# Bit advice for a young, unbalanced fairly big Hunter



## spotty_pony (31 August 2017)

Question in title. Said horse is a 16.2 5 year old Irish Draught type who I have recently started riding. He has Hunted two seasons in Ireland and I am going to be Hunting him this Season for his new owner. 

He still has a lot of maturing to do and is weak across his back which we are working on with schooling and Hillwork. He is still finding his feet and is unbalanced and has a tendency to fall onto the forehand and then become strong. Most of the time I can correct this by using plenty of leg and halfback halts to encourage him to sit back and work from behind except for when he comes excited and becomes stronger and then I have a bit of a battle on my hands. 

I've taken him out on three Hunt rides and he has behaved fantastically, just getting a bit keen during longer spells of canter (where I will admit I have momentarily lost brakes, more due to the fact I let him bowl on a bit too much and he ended up running onto the forehand.) On the last ride we jumped a few fences and he was keen but was really taking me into the fences boldly which was a good thing, until the excitement became a little too much and we ended up loosing brakes and having to miss out the next few fences as I struggled to get him back together (and avoid running into people!  ) He did settle again once everyone pulled up, but part of the problem is because he is so big and I am having to work quite hard to keep him together, I inevitably get tired after we have been on the move for quite a while which doesn't help the loss of brakes. 

Horse is currently ridden in a D ring single jointed snaffle with copper rollers and does seem to like this bit. Owner is reluctant to try anything stronger because it is more of a balance issue and doesn't want him to drop behind the contact and stop going forwards and I do agree in some ways because the way he jumped was fantastic and I don't want to change that. It's just some of the in between bits which are a bit hairy so I guess what I'm really asking is should I just carry on as we are and as he develops the correct muscle to carry himself clare rectory through schooling, he should hopefully be more manageable aned just accept that this is going to take time or should I go down the different bit route? I was thinking of something with two reins if I did just so I could have a bit of extra control if needed but not sure if this would just encourage him to lean further onto the forehand? 

Advice please!


----------



## FemelleReynard (31 August 2017)

I found a waterford really useful for my big ID because he couldn't lean on it to tank off and it also meant he had to balance himself. I use a waterford for day to day riding.

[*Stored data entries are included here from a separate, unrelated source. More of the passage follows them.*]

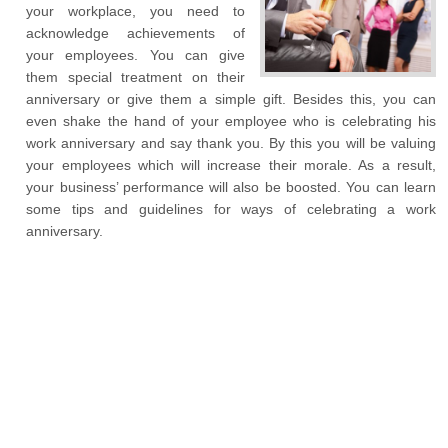
your workplace, you need to
acknowledge achievements of
your employees. You can give
them special treatment on their
anniversary or give them a simple gift. Besides this, you can
even shake the hand of your employee who is celebrating his
work anniversary and say thank you. By this you will be valuing
your employees which will increase their morale. As a result,
your business’ performance will also be boosted. You can learn
some tips and guidelines for ways of celebrating a work
anniversary.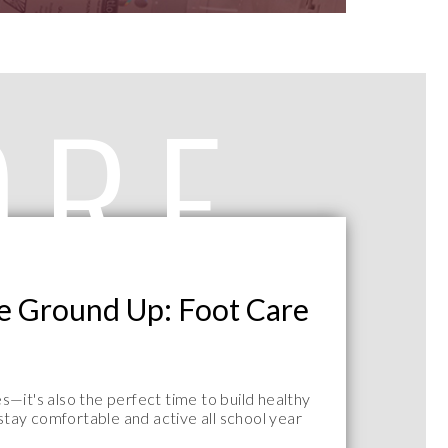
ORE
he Ground Up: Foot Care
—it's also the perfect time to build healthy
 stay comfortable and active all school year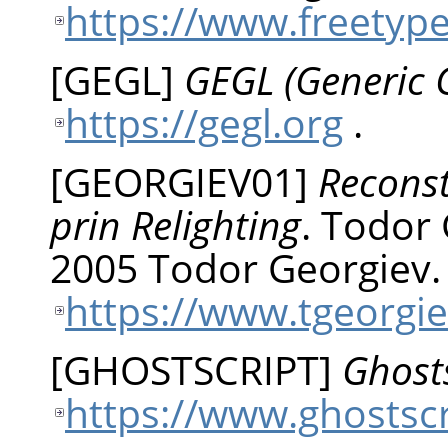
https://www.freetyp
[
GEGL
]
GEGL (Generic 
https://gegl.org
.
[
GEORGIEV01
]
Reconst
prin Relighting
.
Todor
2005 Todor Georgiev.
https://www.tgeorgie
[
GHOSTSCRIPT
]
Ghosts
https://www.ghostsc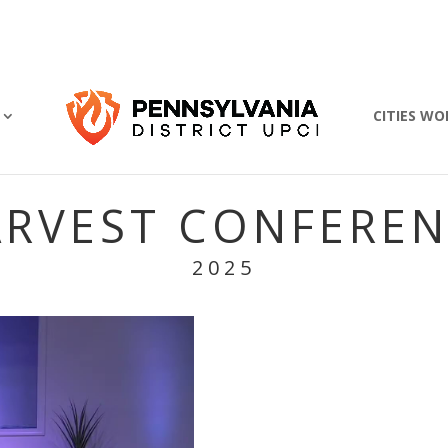
CITIES WO
RVEST CONFERE
2025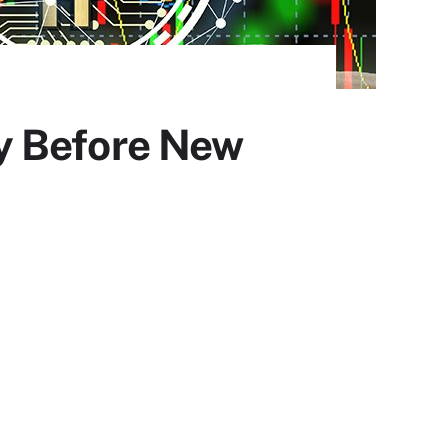
y Before New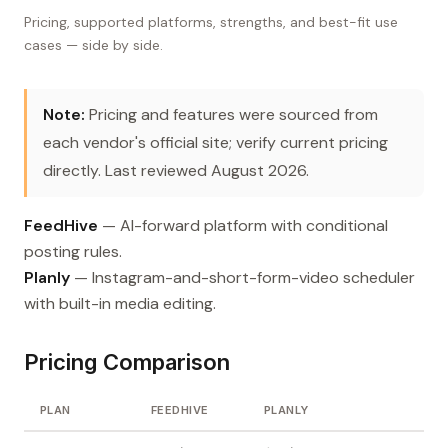
Pricing, supported platforms, strengths, and best-fit use
cases — side by side.
Note:
Pricing and features were sourced from
each vendor's official site; verify current pricing
directly. Last reviewed August 2026.
FeedHive
— AI-forward platform with conditional
posting rules.
Planly
— Instagram-and-short-form-video scheduler
with built-in media editing.
Pricing Comparison
PLAN
FEEDHIVE
PLANLY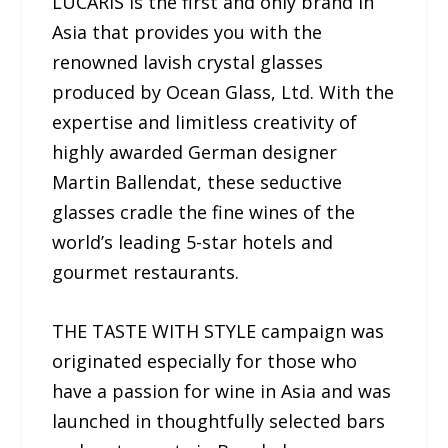
LUCARIS is the first and only brand in
Asia that provides you with the
renowned lavish crystal glasses
produced by Ocean Glass, Ltd. With the
expertise and limitless creativity of
highly awarded German designer
Martin Ballendat, these seductive
glasses cradle the fine wines of the
world’s leading 5-star hotels and
gourmet restaurants.
THE TASTE WITH STYLE campaign was
originated especially for those who
have a passion for wine in Asia and was
launched in thoughtfully selected bars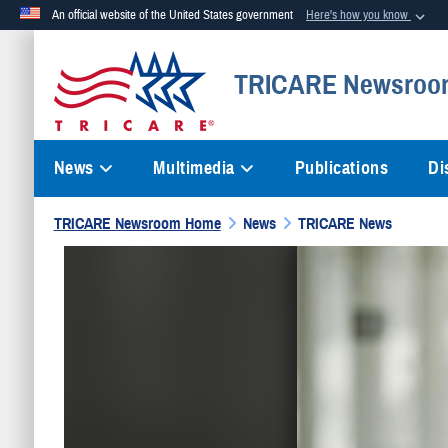
An official website of the United States government
Here's how you know
Official websites use .mil
TRICARE Newsroo
A
.mil
website belongs to an official U.S. Department of Defense org
News
Multimedia
Publications
Di
TRICARE Newsroom Home
News
TRICARE News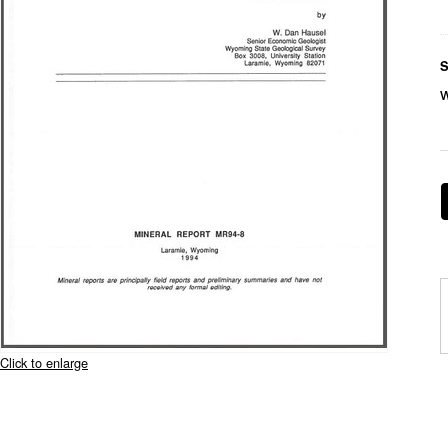
S
Click to enlarge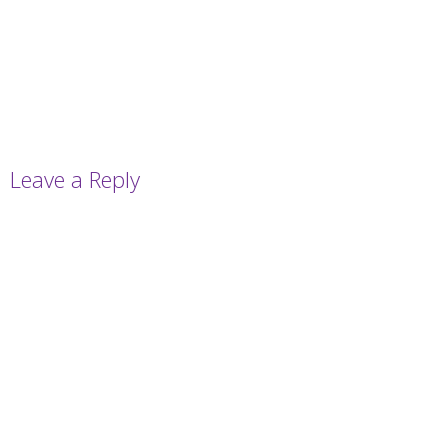
Leave a Reply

I hunt him in a pelham with 2 reins because he gets strong on fast runs, so I can just tug the second rein lightly to remind him of his manners when he's getting carried away, otherwise I work off the snaffle rein.

That combination works for me but I'm afraid I think it's trial and error to see what suits you and the horse, but a waterford may be a good place to start?


----------



## Apercrumbie (31 August 2017)

To be fair, the hunting issue isn't just a balance thing, he's understandably getting excited and strong so I think you would be justified in trying a stronger bit in that context. I would also try a Waterford and see how you get on.


----------